Equally, TO might also be a powerful device for public sociology. Being a more complete human language, theater can bring to each debate the complexity of the context, mechanisms of interaction, how the social is embedded in body and space. In an immediate way, it ties the discussion to the experience, to what Pierre Bourdieu called “practical sense,” avoiding an abstract code that is often experienced (and used) as a means of dispossession, particularly for those that don’t belong to the field of sociology. Because forum theater is located in the interstitial space between what exists and what doesn’t yet exist (and can be performed by spect-actors), it invites us to think about social reality critically, as just one possibility among others. In TO, the oppressed harbor within themselves both submission and a rebellion; each body is at the same time the locus of domination and of liberation; each repetition is at the same time an act of reproduction and the possibility of a deviation.
Finally, TO is interactive. It can be both “instructive and entertaining,” to use Brecht’s expression, and allow public sociology to reach much broader audiences. For an audience that is not immediately drawn to a sociological discussion or political debate, an invitation to watch a play might be more exciting than going to a formal debate or class. This, at least, was the experience we had with the project of Estudantes por Empréstimo: there were always many more people involved than in previous attempts to promote the usual “information sessions” on scholarships or on the situation in higher education. Theater was not ornamental or illustrative, but it was seductive to youths who were not so motivated by other forms of debate.

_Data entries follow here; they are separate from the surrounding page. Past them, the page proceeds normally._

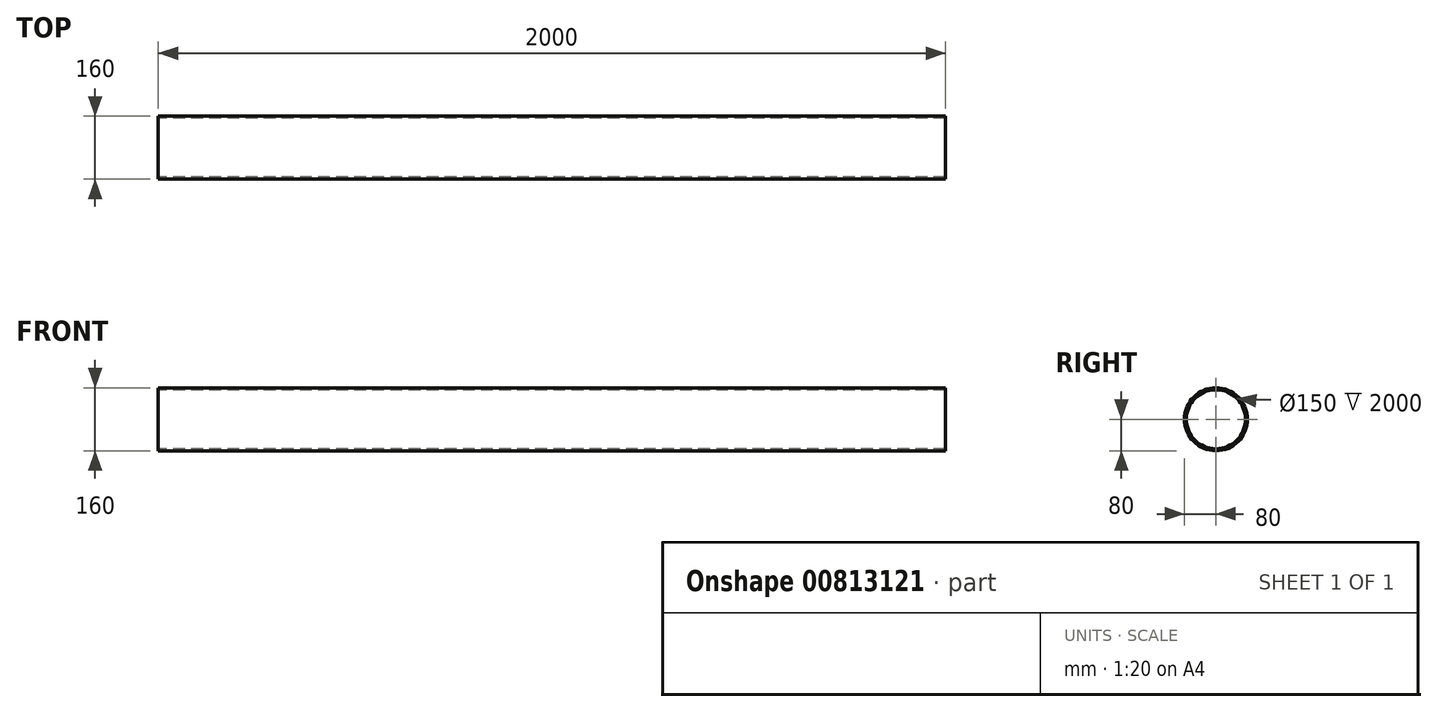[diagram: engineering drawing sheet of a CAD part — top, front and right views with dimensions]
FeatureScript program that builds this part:
annotation { "Feature Type Name" : "Feature", "Feature Type Description" : "" }
export const myFeature = defineFeature(function(context is Context, id is Id, definition is map)
    precondition{}
    {
        {
            var Q0;
            Q0=qCreatedBy(makeId("Right.planeOp"),FACE);
            var sketch = newSketch(context, id + "F0", { "sketchPlane" : qUnion([Q0])});
            skCircle(sketch, "E0", {"center": v(0, 0) * mm, "radius": 75 * mm});
            skCircle(sketch, "E1", {"center": v(0, 0) * mm, "radius": 80 * mm});
            skSolve(sketch);
        }
        {
            var Q0;
            Q0=makeQuery(id+"F0.imprint","IMPRINT",FACE,{"disambiguationData":[TD([[makeQuery(id+"F0.imprint","IMPRINT",EDGE,{"derivedFrom":sQuery(id+"F0.wireOp",EDGE,"E0")}),-1.0]])]});
            extrude(context, id + "F1", {"entities" : qUnion([Q0]), "endBound" : BoundingType.SYMMETRIC, "depth" : 2000 * mm, "offsetDistance" : 25 * mm});
        }
    });
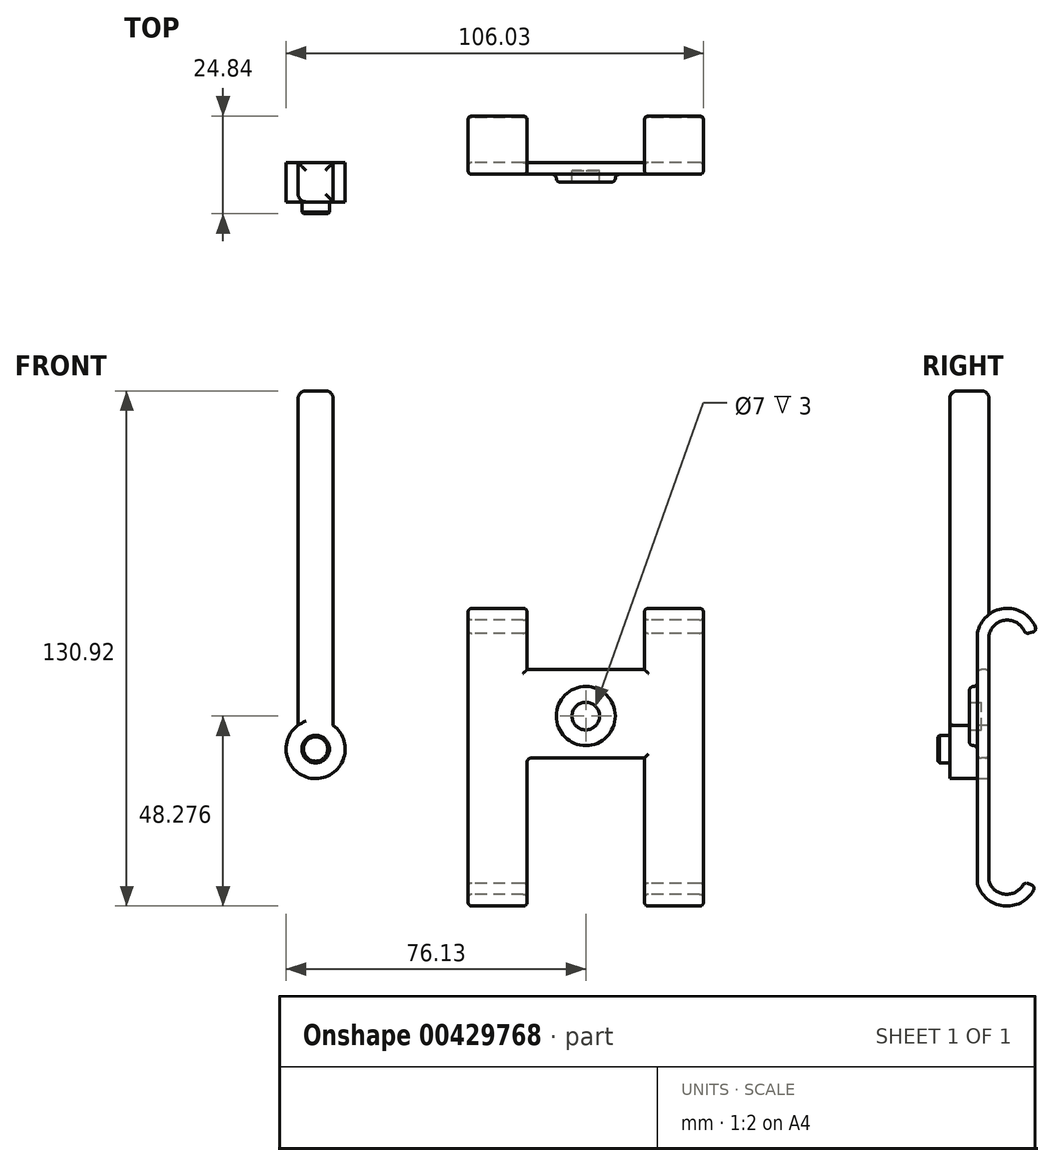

Of course, not everything is easy when we think about Theater of the Oppressed as a possible means of a public sociology. De-specialization is at the very roots of TO. Is it compatible with sociology, even if we think about it as “communicative knowledge exchanged between sociologists and their publics” as Burawoy describes it? If public sociology is to be more than a way of disclosing, in public space, the relevant results of “professional sociology” and the difficult questions of “critical sociology,” how should it deal with what Jacques Rancière calls the “permanent scandal” of democracy, that is taking equality not as a goal but as a presupposition? In other words, how can public sociology claim the difference in status between the thinking of the sociologist and the common sense and, at the same time, accept the democratic premise (very present in TO) that we all have the same right and legitimacy to speak about the social world? Can public sociology dismiss the idea of the sociologist who enlightens the dominated with science and instead make a risky move towards a negotiated collective construction of knowledge in public space, aiming to become itself a new common sense as Boaventura de Sousa Santos proposes? And can this be done without giving up the scientific protocols and requirements of sociological discipline? We should, at least, give it a try.
[1] Boal, A. (2002) Games for Actors and Non-Actors. London: Routledge.